Transcribe the stretch of the material from its start through the line containing "saveObjectImage -> n5", keeping every line unchanged. Leave the pictures out of your answer.

··· EXTRACTED ENTRIES ···

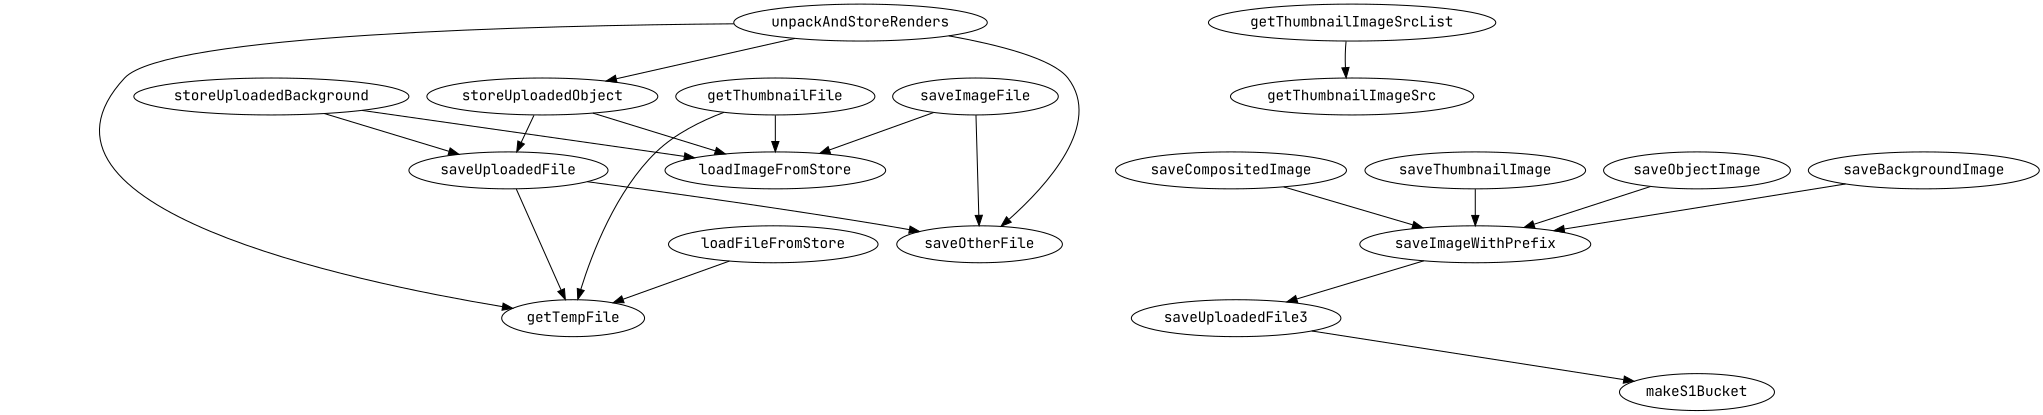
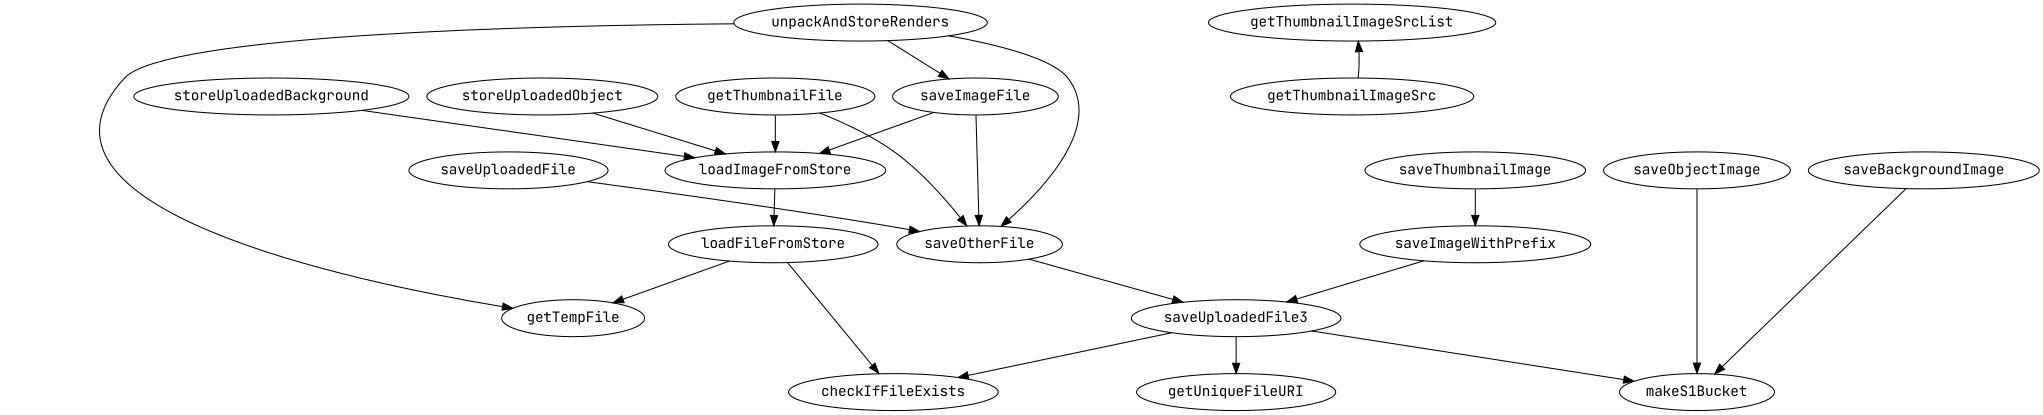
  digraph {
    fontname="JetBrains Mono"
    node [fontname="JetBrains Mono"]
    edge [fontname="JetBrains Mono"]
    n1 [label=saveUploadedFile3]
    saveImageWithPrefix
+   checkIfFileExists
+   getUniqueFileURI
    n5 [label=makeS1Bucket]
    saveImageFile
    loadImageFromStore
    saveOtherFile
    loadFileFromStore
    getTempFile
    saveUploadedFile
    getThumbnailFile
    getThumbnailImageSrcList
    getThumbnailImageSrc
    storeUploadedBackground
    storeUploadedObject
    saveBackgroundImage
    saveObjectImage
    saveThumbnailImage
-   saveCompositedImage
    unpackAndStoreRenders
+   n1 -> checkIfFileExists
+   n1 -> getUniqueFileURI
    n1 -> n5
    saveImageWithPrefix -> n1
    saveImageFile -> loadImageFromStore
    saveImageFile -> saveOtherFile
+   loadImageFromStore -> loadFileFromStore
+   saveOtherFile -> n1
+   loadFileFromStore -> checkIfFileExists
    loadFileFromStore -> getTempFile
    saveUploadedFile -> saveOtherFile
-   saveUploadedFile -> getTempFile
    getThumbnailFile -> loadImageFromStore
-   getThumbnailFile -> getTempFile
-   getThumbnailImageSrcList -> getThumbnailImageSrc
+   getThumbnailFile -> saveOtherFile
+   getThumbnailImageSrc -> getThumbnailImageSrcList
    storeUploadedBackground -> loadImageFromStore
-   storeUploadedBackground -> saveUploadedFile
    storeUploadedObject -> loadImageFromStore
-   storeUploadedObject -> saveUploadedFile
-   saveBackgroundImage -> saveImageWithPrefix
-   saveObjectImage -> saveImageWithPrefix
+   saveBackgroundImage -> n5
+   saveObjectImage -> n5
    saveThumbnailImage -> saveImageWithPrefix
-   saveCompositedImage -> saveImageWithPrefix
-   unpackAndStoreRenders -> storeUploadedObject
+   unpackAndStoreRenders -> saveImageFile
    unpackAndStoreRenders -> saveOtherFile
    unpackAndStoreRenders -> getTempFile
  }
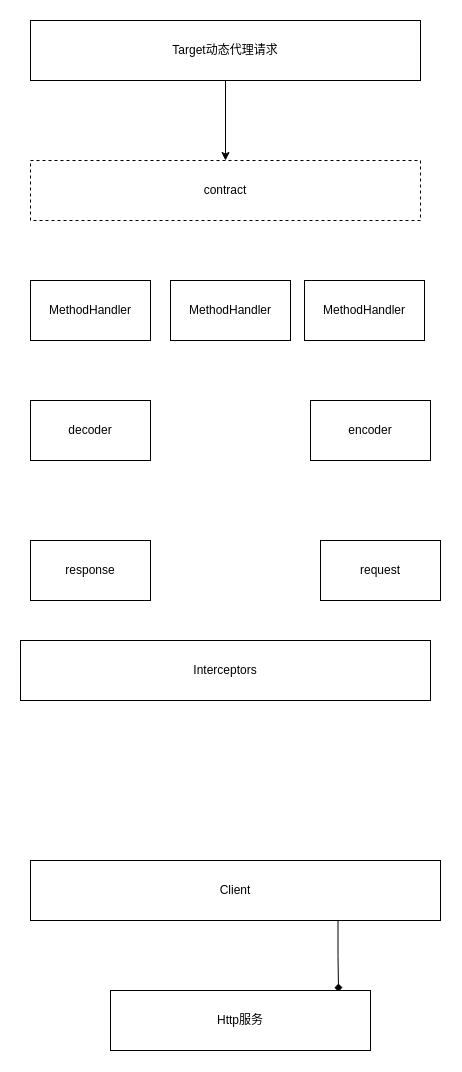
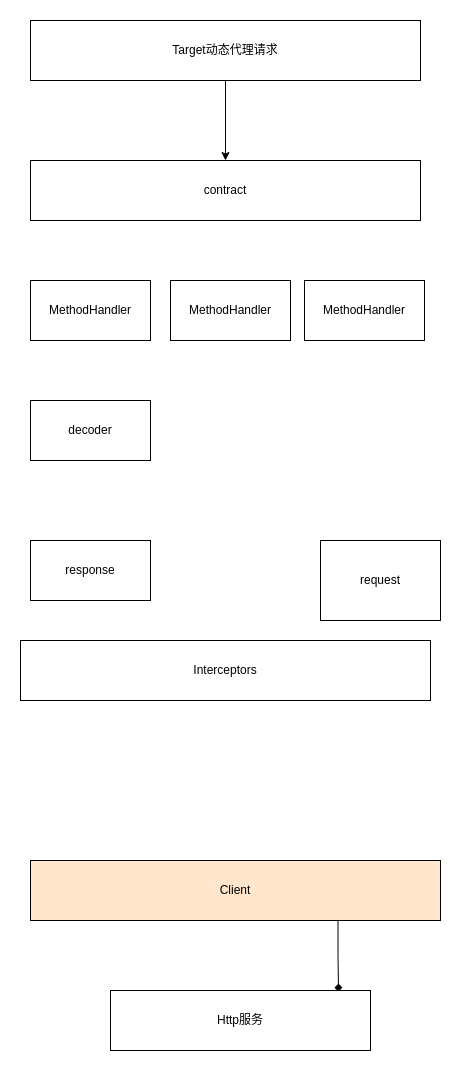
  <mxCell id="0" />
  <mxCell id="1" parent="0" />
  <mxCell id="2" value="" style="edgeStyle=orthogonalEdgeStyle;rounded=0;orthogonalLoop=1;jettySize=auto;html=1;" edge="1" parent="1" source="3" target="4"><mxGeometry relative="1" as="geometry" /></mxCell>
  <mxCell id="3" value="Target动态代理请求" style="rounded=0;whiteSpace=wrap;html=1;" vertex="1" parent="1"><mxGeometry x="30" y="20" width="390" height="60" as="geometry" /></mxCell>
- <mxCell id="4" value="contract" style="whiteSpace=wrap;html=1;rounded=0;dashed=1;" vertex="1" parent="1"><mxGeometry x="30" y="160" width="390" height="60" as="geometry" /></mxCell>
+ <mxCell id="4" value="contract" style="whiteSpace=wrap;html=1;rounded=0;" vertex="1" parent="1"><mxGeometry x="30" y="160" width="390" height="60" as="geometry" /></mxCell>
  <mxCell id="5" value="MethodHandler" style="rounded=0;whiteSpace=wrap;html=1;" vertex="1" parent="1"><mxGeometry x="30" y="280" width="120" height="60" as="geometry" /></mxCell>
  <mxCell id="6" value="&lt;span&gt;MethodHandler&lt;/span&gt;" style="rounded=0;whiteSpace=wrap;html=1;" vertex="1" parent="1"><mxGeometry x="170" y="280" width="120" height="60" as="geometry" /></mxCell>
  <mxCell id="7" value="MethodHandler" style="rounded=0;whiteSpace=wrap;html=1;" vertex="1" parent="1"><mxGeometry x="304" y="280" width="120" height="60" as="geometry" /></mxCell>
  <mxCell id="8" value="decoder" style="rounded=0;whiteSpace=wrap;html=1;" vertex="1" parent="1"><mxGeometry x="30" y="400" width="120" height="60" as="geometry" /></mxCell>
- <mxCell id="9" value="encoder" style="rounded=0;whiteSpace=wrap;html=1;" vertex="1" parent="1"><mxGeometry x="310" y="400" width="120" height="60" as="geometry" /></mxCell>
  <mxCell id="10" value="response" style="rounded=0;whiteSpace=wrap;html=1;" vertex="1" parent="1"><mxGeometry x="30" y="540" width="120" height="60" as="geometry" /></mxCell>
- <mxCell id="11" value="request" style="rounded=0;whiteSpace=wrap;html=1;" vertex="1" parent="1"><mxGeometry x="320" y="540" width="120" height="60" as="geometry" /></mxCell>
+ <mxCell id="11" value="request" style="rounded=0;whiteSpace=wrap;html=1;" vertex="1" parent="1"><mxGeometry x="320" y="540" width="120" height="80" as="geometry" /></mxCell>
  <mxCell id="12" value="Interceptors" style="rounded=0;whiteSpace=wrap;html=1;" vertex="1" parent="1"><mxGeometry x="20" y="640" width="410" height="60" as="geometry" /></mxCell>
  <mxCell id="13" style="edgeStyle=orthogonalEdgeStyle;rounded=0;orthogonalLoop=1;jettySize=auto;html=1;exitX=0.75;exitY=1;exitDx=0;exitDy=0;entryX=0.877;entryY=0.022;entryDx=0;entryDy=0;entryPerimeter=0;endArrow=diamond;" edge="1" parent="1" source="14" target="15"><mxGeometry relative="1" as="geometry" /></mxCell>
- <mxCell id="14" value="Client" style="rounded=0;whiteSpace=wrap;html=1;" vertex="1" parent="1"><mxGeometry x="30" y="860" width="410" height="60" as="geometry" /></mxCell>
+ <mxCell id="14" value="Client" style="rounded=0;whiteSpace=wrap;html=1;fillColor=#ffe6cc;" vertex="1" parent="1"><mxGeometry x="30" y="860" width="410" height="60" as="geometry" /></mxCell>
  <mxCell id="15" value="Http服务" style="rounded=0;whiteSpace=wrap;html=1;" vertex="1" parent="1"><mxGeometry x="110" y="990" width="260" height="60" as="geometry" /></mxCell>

···

> [WORKED ANSWER]:
  digraph {
    fontname="JetBrains Mono"
    node [fontname="JetBrains Mono"]
    edge [fontname="JetBrains Mono"]
    n1 [label=saveUploadedFile3]
    saveImageWithPrefix
+   checkIfFileExists
+   getUniqueFileURI
    n5 [label=makeS1Bucket]
    saveImageFile
    loadImageFromStore
    saveOtherFile
    loadFileFromStore
    getTempFile
    saveUploadedFile
    getThumbnailFile
    getThumbnailImageSrcList
    getThumbnailImageSrc
    storeUploadedBackground
    storeUploadedObject
    saveBackgroundImage
    saveObjectImage
    saveThumbnailImage
-   saveCompositedImage
    unpackAndStoreRenders
+   n1 -> checkIfFileExists
+   n1 -> getUniqueFileURI
    n1 -> n5
    saveImageWithPrefix -> n1
    saveImageFile -> loadImageFromStore
    saveImageFile -> saveOtherFile
+   loadImageFromStore -> loadFileFromStore
+   saveOtherFile -> n1
+   loadFileFromStore -> checkIfFileExists
    loadFileFromStore -> getTempFile
    saveUploadedFile -> saveOtherFile
-   saveUploadedFile -> getTempFile
    getThumbnailFile -> loadImageFromStore
-   getThumbnailFile -> getTempFile
-   getThumbnailImageSrcList -> getThumbnailImageSrc
+   getThumbnailFile -> saveOtherFile
+   getThumbnailImageSrc -> getThumbnailImageSrcList
    storeUploadedBackground -> loadImageFromStore
-   storeUploadedBackground -> saveUploadedFile
    storeUploadedObject -> loadImageFromStore
-   storeUploadedObject -> saveUploadedFile
-   saveBackgroundImage -> saveImageWithPrefix
-   saveObjectImage -> saveImageWithPrefix
+   saveBackgroundImage -> n5
+   saveObjectImage -> n5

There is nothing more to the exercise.